Cryptocurrency companies stockpiling tokens could evolve from speculative rappers to long-term economic engines for blockchain, arguing Ryan Watkins, co-founder of synchronous capital.
Digital Asset Treasury (DAT) companies are public companies that raise capital to acquire and manage crypto on their balance sheets.
In a blog post on September 23rd and accompanying thread for X, Watkins said that Dats already holds around $105 billion in assets across Bitcoin, Ether and other majors.
His central argument: A small number of these companies could mature into durable operators who help fund, govern and build within the networks held by tokens.
Beyond speculation
Watkins said that most attention is paid to the net asset value, funding announcements and the premiums of “What’s Next Token” that are missing out on the bigger arc.
“I imagine some data becoming a for-profit foundation and working with the crypto foundation, but there is a broader obligation to deploy capital, run the business and participate in governance,” he writes.
Some data already controls meaningful slices of token supply, so those Treasury can be more than a safe. They become policy and product levers within the ecosystem.
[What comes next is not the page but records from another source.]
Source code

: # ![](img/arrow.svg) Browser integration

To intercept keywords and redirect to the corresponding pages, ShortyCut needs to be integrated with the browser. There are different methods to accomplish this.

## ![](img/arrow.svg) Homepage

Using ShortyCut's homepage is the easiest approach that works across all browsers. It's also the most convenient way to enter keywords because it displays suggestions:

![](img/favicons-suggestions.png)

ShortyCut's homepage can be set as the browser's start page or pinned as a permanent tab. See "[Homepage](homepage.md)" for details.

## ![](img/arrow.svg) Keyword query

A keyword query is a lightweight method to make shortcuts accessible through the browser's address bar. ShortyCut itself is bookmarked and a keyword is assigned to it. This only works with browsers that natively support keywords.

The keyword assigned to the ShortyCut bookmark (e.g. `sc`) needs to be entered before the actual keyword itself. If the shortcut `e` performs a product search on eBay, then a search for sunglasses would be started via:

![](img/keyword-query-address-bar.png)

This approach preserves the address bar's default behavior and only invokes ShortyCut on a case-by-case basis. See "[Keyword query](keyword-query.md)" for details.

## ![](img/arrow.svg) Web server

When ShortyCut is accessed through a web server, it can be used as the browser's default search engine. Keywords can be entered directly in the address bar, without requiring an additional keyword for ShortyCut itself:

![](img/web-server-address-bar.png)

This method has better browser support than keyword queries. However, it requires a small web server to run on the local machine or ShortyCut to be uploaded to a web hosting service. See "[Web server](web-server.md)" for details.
He pointed to examples of code origins where scale is important. About Solana, RPC providers, and even more Sols can improve transaction landings and spread captures. With high lipids, increasing hype can increase take rates without lowering users’ fees or increasing costs.
Access to a large, permanent pool of native assets allows such businesses to help bootstrap and scale, he said.
Programmable Money, Productive Balance Sheet
Watkins contrasted these plays with MicroStrategy’s Bitcoin-only strategy. This is primarily about capital structures with regard to non-programmable assets.
He went on to say that by comparison, the tokens for smart contract platforms (ETH, SOL, hype) are programmable and can work with chains.
The data that holds them can build interests for fees, supply liquidity, lend, participate in governance, acquire “ecological primitives” such as validators, RPC nodes, indexers, and turn the Treasury into a yield generation balance sheet.
Structurally, he likened the winning hybrid of a closed-end fund and REIT permanent capital, bank balance sheet orientation, Berkshire Hathaway’s compound interest spirit: familiar model.
What makes them clear is that revenues are generated not through management fees, but rather crypto per share, and approaches pure play on the underlying network than traditional asset managers.
He argued that tools such as general equity, convertibles and priorities provide flexible funding to expand the balance sheet, while on-chain yields help manage that funding over time.
Winner – Risk
Watkins warned that “not all data makes it.”
He expects many first-generation vehicles (light to heavy operating substances for financial engineering) to fade as conditions normalize. As competition intensifies, he predicts experiments with integration, more exotic funding, and reckless balance sheets move when premiums turn into discounts and pressure builds.
In his view, survivors combine disciplined capital allocation with manipulation chops, recycle cash flows into token accumulation, combining product construction and ecosystem expansion. “Over time, the best managed ones could evolve into their blockchain Berkshire Hathaways,” he writes.